Until recently, researchers have mostly relied on classical publication tools to share their work within their field. With the increased popularity of social media, however, researchers have been starting to use Twitter to further enhance their impact across the scientific community. However, it is not clear whether this increase in Twitter usage is just following a general trend in society or whether it represents a specific strategy that turned out to be useful for publication success. In the first part of this project, we conducted a basic assessment of this newly emerging network of scientists on Twitter – by means of similarity graph analyses and spectral clustering-based predictions of features concerning Twitter behavior reported for several thousands of computer scientists, in Hadgu & Jäschke (2014). In the second part, we tried to relate this Twitter activity to activity from outside of the Twitter network. Specifically, we probed whether time-series of how many Twitter posts are published every month by the computer scientists is a good predictor of either their h-index or of the number of citations they get every year on Google Scholar. To gain predictive power, we filtered the data using a network built from co-author relationships between the scientists, as the underlying structure of those time-series.

Usage

In order to reproduce the results of part 1, please run the basic_twitter_analysis juypter notebook, which will read in the twitter feature stored in data matrix_reci_final_preprocessed.csv. The list of features utilized are given as follows: the number of tweets, number of followers, number of friends, retweet-tweet ratio, number of conference hashtags, number of overall hashtags, number of conference mentions, number of reciprocal researcher followers, number of publications, number of organic tweets, number of global followers, number of global followees, number of researcher followers, ratio of male and female researchers, rate of PhD and professor followers, ratio of reciprocal male and female researcher followers, and ratio of reciprocal phd and professor followers.

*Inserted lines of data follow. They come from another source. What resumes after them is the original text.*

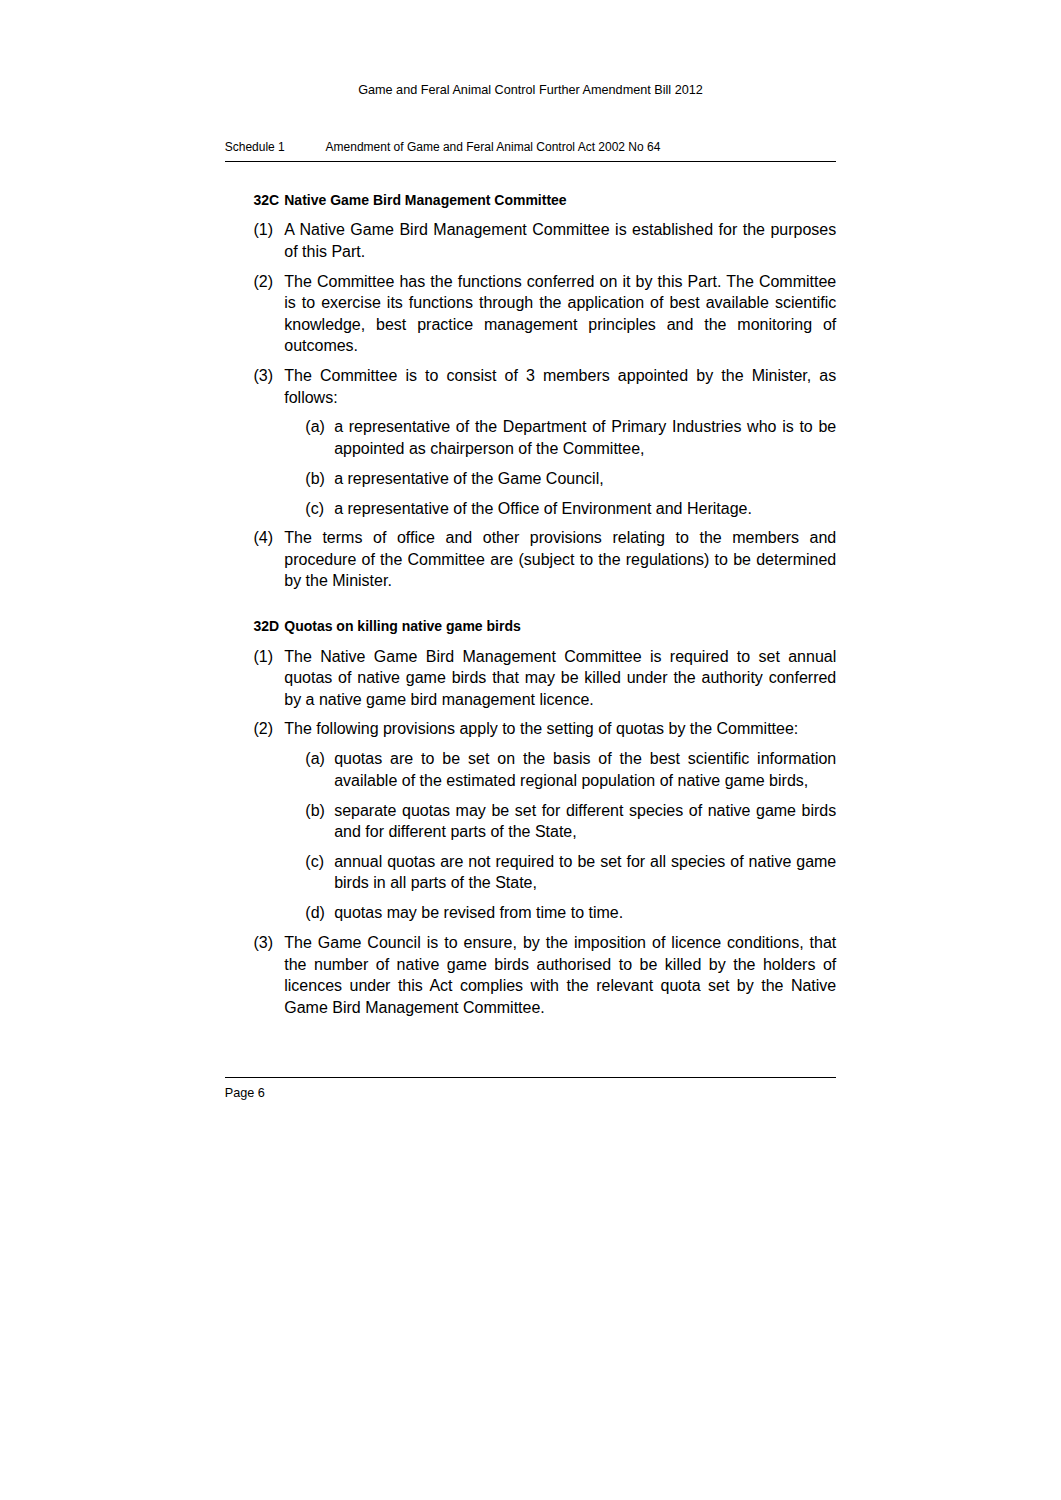Game and Feral Animal Control Further Amendment Bill 2012
Schedule 1 Amendment of Game and Feral Animal Control Act 2002 No 64
32C
Native Game Bird Management Committee
(1)
A Native Game Bird Management Committee is established for the purposes of this Part.
(2)
The Committee has the functions conferred on it by this Part. The Committee is to exercise its functions through the application of best available scientific knowledge, best practice management principles and the monitoring of outcomes.
(3)
The Committee is to consist of 3 members appointed by the Minister, as follows:
(a)
a representative of the Department of Primary Industries who is to be appointed as chairperson of the Committee,
(b)
a representative of the Game Council,
(c)
a representative of the Office of Environment and Heritage.
(4)
The terms of office and other provisions relating to the members and procedure of the Committee are (subject to the regulations) to be determined by the Minister.
32D
Quotas on killing native game birds
(1)
The Native Game Bird Management Committee is required to set annual quotas of native game birds that may be killed under the authority conferred by a native game bird management licence.
(2)
The following provisions apply to the setting of quotas by the Committee:
(a)
quotas are to be set on the basis of the best scientific information available of the estimated regional population of native game birds,
(b)
separate quotas may be set for different species of native game birds and for different parts of the State,
(c)
annual quotas are not required to be set for all species of native game birds in all parts of the State,
(d)
quotas may be revised from time to time.
(3)
The Game Council is to ensure, by the imposition of licence conditions, that the number of native game birds authorised to be killed by the holders of licences under this Act complies with the relevant quota set by the Native Game Bird Management Committee.
Page 6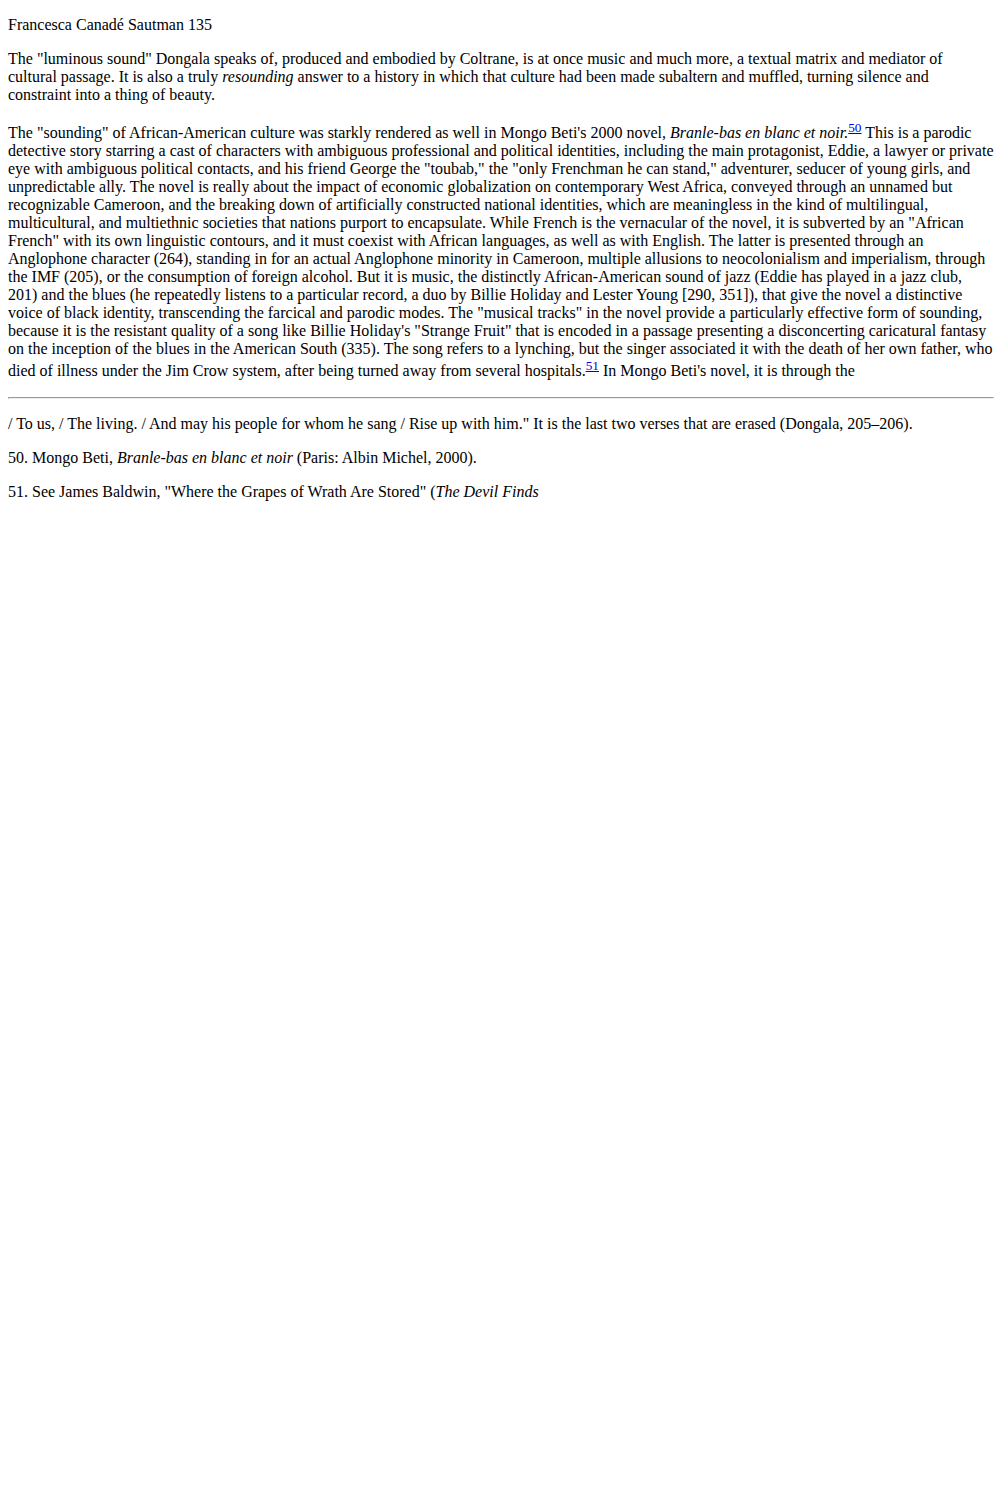Francesca Canadé Sautman 135
The "luminous sound" Dongala speaks of, produced and embodied by Coltrane, is at once music and much more, a textual matrix and mediator of cultural passage. It is also a truly resounding answer to a history in which that culture had been made subaltern and muffled, turning silence and constraint into a thing of beauty.
The "sounding" of African-American culture was starkly rendered as well in Mongo Beti's 2000 novel, Branle-bas en blanc et noir.50 This is a parodic detective story starring a cast of characters with ambiguous professional and political identities, including the main protagonist, Eddie, a lawyer or private eye with ambiguous political contacts, and his friend George the "toubab," the "only Frenchman he can stand," adventurer, seducer of young girls, and unpredictable ally. The novel is really about the impact of economic globalization on contemporary West Africa, conveyed through an unnamed but recognizable Cameroon, and the breaking down of artificially constructed national identities, which are meaningless in the kind of multilingual, multicultural, and multiethnic societies that nations purport to encapsulate. While French is the vernacular of the novel, it is subverted by an "African French" with its own linguistic contours, and it must coexist with African languages, as well as with English. The latter is presented through an Anglophone character (264), standing in for an actual Anglophone minority in Cameroon, multiple allusions to neocolonialism and imperialism, through the IMF (205), or the consumption of foreign alcohol. But it is music, the distinctly African-American sound of jazz (Eddie has played in a jazz club, 201) and the blues (he repeatedly listens to a particular record, a duo by Billie Holiday and Lester Young [290, 351]), that give the novel a distinctive voice of black identity, transcending the farcical and parodic modes. The "musical tracks" in the novel provide a particularly effective form of sounding, because it is the resistant quality of a song like Billie Holiday's "Strange Fruit" that is encoded in a passage presenting a disconcerting caricatural fantasy on the inception of the blues in the American South (335). The song refers to a lynching, but the singer associated it with the death of her own father, who died of illness under the Jim Crow system, after being turned away from several hospitals.51 In Mongo Beti's novel, it is through the
/ To us, / The living. / And may his people for whom he sang / Rise up with him." It is the last two verses that are erased (Dongala, 205–206).
50. Mongo Beti, Branle-bas en blanc et noir (Paris: Albin Michel, 2000).
51. See James Baldwin, "Where the Grapes of Wrath Are Stored" (The Devil Finds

To scrape the twitter data, please go to tweet_dumper, it will crawl the twitter data from the list.

To scrape the scholar data, simply run scholar_scraper.py (however, if you don't have a VPN service, this will be almost impossible).

To generate the granger causality matrix, run granger_correlation.py, and analyse it with granger_explore.py. To generate the results with the classifier, first run co_authorship.py to have the graph filter network, and then run graph_filtering.py, which will compute the graph filter and train the classifier both with and without the filtering.